Medical experts say the risk of opening schools depends on how widespread COVID-19 infections are in the community and what safety measures are taken.
Evidence suggests young children don’t spread the disease very easily, while kids aged 10 and up may transmit as easily as adults. But experts say more conclusive proof is needed. And even though children appear less likely to get infected than adults, severe cases and deaths have occurred.
Amid an unexpected new wave of infections in hard-hit Spain, officials are scrambling to adapt plans to reopen schools Sept. 4.
They include hiring 11,000 additional teachers, building makeshift classrooms in schoolyards to gain space, and creating “bubbles” of students who are allowed to mix with each other but not with outsiders.
But teachers’ unions decry funding shortages and have called for strikes starting next week.
Italy, Europe’s first virus hot spot, is hiring 40,000 more temporary teachers and ordering extra desks, but some won’t be ready until October. And many parents and teachers remain in the dark about exactly how it will work when most schools reopen Sept. 14. They notably wonder how overcrowded, run-down schools can ensure one-meter (three-foot) distances and smaller class sizes.
”They are in over their heads,” said Cristina Tedesco, a parent representative for a high school class in Verona province.
Germany may serve as a cautionary tale, or an example, for its neighbors.

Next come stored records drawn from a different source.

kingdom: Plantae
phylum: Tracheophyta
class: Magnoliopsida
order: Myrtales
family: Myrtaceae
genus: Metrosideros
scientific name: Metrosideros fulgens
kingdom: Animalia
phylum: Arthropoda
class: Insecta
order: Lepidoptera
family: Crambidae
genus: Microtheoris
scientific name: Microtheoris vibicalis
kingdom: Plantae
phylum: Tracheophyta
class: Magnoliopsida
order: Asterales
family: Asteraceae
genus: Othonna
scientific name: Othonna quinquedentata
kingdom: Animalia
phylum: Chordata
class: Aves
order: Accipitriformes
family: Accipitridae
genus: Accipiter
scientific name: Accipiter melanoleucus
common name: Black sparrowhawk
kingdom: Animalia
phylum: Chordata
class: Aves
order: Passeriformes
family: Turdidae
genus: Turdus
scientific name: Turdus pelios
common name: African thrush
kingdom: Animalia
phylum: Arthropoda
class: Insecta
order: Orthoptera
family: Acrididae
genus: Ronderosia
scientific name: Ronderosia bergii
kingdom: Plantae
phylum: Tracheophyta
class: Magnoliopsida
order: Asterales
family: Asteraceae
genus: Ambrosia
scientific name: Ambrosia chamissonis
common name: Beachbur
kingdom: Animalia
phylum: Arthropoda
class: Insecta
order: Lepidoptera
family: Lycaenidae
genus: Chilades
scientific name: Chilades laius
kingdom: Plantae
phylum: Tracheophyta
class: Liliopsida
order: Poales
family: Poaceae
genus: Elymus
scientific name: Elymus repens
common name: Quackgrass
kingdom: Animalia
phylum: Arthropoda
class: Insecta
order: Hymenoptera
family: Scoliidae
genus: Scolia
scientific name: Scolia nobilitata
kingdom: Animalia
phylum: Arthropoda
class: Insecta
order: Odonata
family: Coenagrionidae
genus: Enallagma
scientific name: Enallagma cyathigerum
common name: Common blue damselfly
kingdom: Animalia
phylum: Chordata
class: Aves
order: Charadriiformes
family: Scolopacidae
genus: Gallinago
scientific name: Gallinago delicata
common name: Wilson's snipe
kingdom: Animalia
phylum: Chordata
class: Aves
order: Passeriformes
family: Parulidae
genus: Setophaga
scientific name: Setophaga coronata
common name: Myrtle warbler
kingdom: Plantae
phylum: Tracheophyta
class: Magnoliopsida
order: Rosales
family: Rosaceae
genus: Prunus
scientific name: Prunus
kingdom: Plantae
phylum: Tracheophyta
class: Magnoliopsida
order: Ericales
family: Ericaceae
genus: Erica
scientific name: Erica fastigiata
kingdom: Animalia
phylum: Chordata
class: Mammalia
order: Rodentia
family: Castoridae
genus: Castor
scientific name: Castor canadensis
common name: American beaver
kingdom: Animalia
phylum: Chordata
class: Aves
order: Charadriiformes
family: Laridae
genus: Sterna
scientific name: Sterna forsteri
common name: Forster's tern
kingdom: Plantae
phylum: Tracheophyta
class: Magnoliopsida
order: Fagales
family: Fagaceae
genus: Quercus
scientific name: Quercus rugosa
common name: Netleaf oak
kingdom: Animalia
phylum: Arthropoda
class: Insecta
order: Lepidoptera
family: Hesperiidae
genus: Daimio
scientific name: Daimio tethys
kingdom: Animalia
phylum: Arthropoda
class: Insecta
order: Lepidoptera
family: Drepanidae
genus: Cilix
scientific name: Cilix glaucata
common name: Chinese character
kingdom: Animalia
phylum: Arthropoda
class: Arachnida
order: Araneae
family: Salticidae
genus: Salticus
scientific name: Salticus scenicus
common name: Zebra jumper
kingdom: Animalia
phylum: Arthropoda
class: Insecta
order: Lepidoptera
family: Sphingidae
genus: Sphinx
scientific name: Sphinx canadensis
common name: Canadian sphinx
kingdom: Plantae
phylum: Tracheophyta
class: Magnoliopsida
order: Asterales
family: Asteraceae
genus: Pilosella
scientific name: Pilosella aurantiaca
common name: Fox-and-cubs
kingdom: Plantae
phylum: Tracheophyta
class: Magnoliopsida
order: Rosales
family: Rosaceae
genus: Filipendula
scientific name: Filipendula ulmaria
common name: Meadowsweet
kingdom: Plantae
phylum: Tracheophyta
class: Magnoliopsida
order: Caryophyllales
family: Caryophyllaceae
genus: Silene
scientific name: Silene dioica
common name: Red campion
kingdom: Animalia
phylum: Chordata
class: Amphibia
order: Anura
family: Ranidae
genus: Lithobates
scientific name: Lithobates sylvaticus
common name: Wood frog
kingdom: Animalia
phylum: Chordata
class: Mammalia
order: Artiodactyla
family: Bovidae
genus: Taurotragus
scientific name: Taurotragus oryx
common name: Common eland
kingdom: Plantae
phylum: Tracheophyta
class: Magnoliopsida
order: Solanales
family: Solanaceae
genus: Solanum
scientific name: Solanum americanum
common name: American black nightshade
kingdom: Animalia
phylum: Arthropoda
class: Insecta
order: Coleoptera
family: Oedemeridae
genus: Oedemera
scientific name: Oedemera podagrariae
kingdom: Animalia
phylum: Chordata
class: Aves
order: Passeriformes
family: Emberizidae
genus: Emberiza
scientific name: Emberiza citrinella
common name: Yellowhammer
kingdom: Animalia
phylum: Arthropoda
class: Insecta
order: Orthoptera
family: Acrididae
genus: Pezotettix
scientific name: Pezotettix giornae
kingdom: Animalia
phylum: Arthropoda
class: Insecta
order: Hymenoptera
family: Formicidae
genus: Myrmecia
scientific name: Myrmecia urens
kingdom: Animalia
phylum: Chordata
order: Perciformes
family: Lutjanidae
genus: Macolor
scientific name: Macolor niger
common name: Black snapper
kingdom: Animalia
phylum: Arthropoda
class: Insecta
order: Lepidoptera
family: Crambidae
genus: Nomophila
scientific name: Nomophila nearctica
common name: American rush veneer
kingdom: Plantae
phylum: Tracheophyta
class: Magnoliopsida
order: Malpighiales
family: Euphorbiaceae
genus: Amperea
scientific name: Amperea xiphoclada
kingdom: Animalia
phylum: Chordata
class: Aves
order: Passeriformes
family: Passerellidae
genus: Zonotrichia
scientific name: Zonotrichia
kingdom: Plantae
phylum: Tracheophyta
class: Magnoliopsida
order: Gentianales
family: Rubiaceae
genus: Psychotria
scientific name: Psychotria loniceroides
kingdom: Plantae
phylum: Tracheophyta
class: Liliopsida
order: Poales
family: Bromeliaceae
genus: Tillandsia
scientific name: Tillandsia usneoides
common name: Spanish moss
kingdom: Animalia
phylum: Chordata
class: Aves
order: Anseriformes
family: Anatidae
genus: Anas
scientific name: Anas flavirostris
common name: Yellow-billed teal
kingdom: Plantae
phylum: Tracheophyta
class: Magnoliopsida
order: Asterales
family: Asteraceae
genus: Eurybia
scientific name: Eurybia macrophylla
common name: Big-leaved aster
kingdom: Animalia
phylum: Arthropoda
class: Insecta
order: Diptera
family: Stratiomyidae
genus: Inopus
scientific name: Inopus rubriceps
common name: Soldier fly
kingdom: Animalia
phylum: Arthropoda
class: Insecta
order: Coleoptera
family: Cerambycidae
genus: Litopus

At least 41 of Berlin’s 825 schools reported virus cases as classes resumed this month, and thousands of students have been quarantined around the country. But Germany is determined not to close schools anew, so they’re sending individual students or classes into quarantine instead.
Schools remained shut in most of Africa, Latin America and in some of the world’s most populated nations including India and Bangladesh. In the U.S., some school districts are planning a mix of in-person and online learning to help maintain social distancing. Other districts are starting classes online only.
Denmark this week saw an unusual endorsement for reopening schools. Its second-largest city, Aarhus, sent all high school students home after a spike in virus cases, but the teens pushed back, saying they don’t learn as much online.
Protesting Monday, they held signs reading: “I just want to go to school.”